12. The above position was also highlighted in Babulal Bhagwan Khandare and Anr. v. State of Maharashtra [2005 (10) SCC 404] and in Salim Saheb v. State of M.P. [2007(1) SCC 699].
13. The over insistence on witnesses having no relation with the victims often results in criminal justice going away. When any incident happens in a dwelling house the most natural witnesses would be the inmates of that house. It is unpragmatic to ignore such natural witnesses and insist on outsiders who would not have even seen any thing. If the Court has discerned from the evidence or even from the investigation records that some other independent person has witnessed any event connecting the incident in question then there is justification for making adverse comments against non-examination of such person as prosecution witness. Otherwise, merely on surmises the Court should not castigate a prosecution for not examining other persons of the locality as prosecution witnesses. Prosecution can be expected to examine only those who have witnessed the events and not those who have not seen it though the neighborhood may be replete with other residents also. [See: State of Rajasthan v. Teja Ram and Ors. [JT 1999 (2) SC 279 ; AIR 1999 SC 1776].
14. In the instant case, the evidence of PWs 6 and 9 has been analysed in great detail by the trial Court and the High Court.

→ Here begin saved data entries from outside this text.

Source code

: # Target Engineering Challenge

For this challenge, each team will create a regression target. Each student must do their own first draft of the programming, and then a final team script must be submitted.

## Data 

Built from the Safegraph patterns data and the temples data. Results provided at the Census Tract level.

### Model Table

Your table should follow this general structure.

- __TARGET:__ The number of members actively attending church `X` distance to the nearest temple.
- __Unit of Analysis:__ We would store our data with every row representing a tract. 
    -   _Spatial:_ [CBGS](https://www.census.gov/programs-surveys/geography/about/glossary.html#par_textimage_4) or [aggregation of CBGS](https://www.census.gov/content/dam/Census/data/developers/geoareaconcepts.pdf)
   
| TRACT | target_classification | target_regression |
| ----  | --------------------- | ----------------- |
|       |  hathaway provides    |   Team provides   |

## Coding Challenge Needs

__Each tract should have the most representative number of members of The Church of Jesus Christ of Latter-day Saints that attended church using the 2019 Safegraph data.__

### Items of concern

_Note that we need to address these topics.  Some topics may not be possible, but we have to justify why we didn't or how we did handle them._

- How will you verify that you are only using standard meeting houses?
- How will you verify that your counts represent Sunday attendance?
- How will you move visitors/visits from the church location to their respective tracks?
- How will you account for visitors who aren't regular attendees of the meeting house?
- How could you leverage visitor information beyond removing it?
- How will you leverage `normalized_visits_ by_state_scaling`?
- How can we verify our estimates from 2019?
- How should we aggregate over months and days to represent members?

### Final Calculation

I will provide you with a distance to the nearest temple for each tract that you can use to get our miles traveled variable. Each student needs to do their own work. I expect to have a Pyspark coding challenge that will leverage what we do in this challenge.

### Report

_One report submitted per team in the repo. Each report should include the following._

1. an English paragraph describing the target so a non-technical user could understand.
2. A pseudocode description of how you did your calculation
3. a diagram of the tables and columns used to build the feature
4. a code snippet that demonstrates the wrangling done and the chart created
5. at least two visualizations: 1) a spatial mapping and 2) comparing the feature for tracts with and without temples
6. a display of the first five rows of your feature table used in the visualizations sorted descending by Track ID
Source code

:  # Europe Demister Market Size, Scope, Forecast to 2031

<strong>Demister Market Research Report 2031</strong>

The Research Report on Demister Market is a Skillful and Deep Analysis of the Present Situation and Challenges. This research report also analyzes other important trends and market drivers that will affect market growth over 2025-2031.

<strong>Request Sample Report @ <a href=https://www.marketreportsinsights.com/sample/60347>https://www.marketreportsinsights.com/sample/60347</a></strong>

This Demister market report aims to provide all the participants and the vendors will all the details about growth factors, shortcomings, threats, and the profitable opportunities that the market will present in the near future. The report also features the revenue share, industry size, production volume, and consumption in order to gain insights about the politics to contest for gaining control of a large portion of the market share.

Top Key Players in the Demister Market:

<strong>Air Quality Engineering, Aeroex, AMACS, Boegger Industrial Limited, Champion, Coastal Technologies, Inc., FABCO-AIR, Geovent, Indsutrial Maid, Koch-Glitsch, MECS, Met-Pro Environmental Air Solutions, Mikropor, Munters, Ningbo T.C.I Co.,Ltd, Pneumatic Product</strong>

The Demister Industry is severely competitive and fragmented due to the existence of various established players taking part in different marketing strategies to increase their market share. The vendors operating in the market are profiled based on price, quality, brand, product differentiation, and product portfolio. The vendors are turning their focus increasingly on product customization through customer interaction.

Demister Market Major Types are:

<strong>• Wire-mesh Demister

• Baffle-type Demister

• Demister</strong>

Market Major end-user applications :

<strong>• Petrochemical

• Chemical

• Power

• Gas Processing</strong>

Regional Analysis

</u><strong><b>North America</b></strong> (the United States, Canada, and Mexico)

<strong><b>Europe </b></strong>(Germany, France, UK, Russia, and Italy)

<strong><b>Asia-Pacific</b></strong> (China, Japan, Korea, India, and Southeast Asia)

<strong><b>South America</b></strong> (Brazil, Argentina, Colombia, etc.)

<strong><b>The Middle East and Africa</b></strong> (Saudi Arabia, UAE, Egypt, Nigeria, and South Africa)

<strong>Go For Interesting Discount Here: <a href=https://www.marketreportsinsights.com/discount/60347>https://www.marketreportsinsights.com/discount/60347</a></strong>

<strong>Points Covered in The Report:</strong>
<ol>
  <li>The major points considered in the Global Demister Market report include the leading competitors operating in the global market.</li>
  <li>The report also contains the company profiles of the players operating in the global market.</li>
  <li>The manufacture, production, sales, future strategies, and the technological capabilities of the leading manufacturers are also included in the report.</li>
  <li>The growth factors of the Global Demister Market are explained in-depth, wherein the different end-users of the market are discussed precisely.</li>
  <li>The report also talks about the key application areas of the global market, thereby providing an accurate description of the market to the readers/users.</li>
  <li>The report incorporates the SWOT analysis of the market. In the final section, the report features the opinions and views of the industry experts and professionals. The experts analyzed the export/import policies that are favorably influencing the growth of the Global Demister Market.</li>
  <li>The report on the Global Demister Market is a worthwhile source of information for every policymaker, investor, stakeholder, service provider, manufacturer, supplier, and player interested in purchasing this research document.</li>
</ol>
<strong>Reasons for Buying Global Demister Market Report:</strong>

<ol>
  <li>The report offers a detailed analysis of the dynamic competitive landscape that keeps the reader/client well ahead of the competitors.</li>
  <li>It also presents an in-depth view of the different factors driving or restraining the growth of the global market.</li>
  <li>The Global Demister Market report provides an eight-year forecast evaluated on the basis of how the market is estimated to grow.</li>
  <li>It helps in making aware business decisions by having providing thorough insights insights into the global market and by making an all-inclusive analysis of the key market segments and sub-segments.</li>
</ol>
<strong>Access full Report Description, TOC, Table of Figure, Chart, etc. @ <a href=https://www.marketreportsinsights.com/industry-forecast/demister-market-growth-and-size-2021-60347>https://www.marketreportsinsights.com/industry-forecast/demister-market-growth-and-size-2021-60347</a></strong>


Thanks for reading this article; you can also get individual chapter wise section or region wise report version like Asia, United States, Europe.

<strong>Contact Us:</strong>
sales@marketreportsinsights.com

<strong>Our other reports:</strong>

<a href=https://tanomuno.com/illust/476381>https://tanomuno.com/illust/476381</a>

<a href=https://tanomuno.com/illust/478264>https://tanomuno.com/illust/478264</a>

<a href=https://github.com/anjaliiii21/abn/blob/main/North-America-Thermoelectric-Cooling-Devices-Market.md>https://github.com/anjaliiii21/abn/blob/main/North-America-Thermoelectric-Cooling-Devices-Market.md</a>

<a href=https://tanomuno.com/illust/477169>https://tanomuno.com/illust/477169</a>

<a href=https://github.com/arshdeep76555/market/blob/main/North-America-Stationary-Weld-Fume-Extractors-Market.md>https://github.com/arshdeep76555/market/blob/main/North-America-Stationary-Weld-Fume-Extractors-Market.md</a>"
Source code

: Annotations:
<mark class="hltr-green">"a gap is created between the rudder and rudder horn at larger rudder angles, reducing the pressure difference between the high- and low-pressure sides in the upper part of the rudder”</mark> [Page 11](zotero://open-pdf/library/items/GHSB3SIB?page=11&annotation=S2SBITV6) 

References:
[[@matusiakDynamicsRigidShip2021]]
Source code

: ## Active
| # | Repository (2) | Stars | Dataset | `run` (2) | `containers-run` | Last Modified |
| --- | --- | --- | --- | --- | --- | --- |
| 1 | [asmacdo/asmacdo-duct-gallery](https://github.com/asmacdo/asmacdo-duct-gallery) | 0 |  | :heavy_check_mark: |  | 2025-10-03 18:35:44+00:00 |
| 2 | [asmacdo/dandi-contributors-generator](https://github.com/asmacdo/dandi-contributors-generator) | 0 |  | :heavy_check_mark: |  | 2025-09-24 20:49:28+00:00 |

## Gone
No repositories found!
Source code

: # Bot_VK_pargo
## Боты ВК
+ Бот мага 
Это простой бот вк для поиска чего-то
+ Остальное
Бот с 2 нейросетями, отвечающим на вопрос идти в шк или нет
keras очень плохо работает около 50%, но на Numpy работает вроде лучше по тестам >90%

The trial Court with reference to the evidence of PWs 6 and 9 noted that their version fits in within the medical evidence.
15. It appears from the report of the Forensic Science Laboratory that blood found on the knife seized from the accused matched with the blood found on the underwear of the deceased. PW-6 in his evidence stated that he had sustained injuries at the hands of the accused. The inevitable conclusion is that there is no merit in this appeal which is accordingly dismissed.